Top of INPUT RECORDS
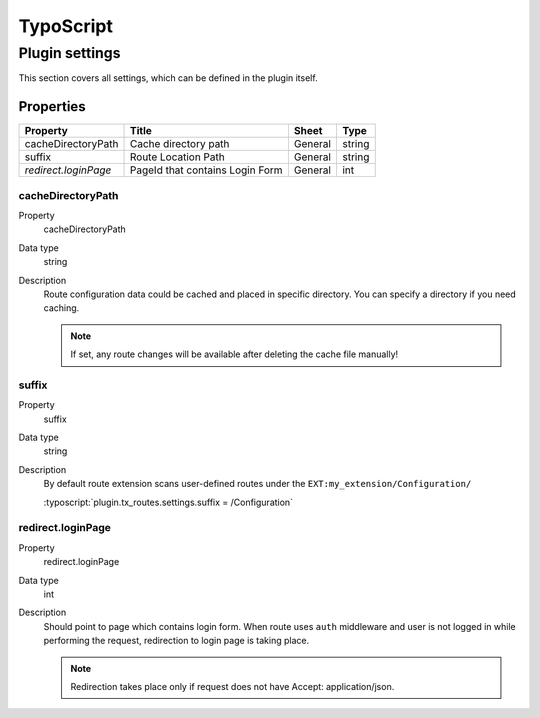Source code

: .. ==================================================
.. FOR YOUR INFORMATION
.. --------------------------------------------------
.. -*- coding: utf-8 -*- with BOM.

.. _ts:

TypoScript
==========

Plugin settings
---------------
This section covers all settings, which can be defined in the plugin itself.

Properties
^^^^^^^^^^

.. container:: ts-properties

	==================================== ====================================== ============== ===============
	Property                             Title                                  Sheet          Type
	==================================== ====================================== ============== ===============
	cacheDirectoryPath                    Cache directory path                  General         string
	suffix                                Route Location Path                   General         string
	`redirect.loginPage`                  PageId that contains Login Form       General         int
	==================================== ====================================== ============== ===============

.. _cacheDirectoryPath:

cacheDirectoryPath
"""""""
.. container:: table-row

   Property
         cacheDirectoryPath
   Data type
         string
   Description
         Route configuration data could be cached and placed in specific directory.
         You can specify a directory if you need caching.

         .. note:: If set, any route changes will be available after deleting the cache file manually!

.. _suffix:

suffix
""""""""""""""
.. container:: table-row

   Property
         suffix
   Data type
         string
   Description
         By default route extension scans user-defined routes under the ``EXT:my_extension/Configuration/``

         :typoscript:`plugin.tx_routes.settings.suffix = /Configuration`

.. _redirect.loginPage:

redirect.loginPage
"""""""""
.. container:: table-row

   Property
         redirect.loginPage
   Data type
         int
   Description
         Should point to page which contains login form. When route uses ``auth`` middleware
         and user is not logged in while performing the request, redirection to login page is taking place.

         .. note:: Redirection takes place only if request does not have Accept: application/json.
Bottom of INPUT RECORDS
Your answer should be the lines of the records that include the word "contains".

▸ **THE COMPLETED TASK**:
	`redirect.loginPage`                  PageId that contains Login Form       General         int
         Should point to page which contains login form. When route uses ``auth`` middleware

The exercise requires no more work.